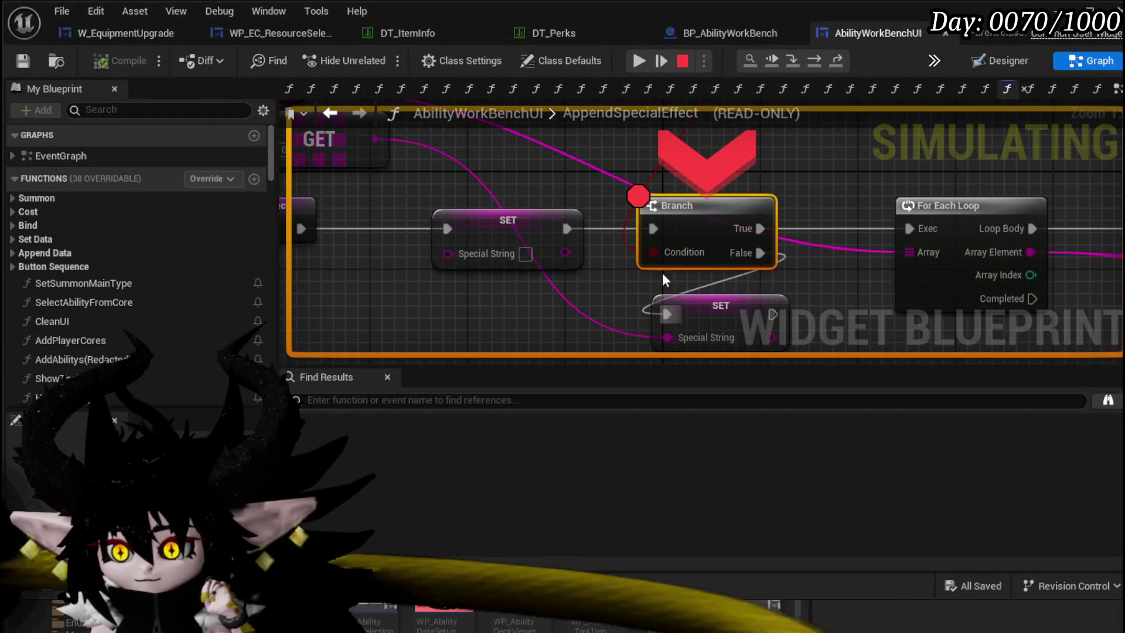
- Step over to the SET node, resume execution, then close the workbench view in the game preview
{"action": "left_click", "coordinate": [812, 61]}
{"action": "mouse_move", "coordinate": [686, 247]}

→ WHAT IS BEING ASKED
Output the material word for word, omitting its pictures.

→ TASK RESPONSE
- Step over to the SET node, resume execution, then close the workbench view in the game preview
{"action": "left_click", "coordinate": [812, 61]}
{"action": "mouse_move", "coordinate": [686, 247]}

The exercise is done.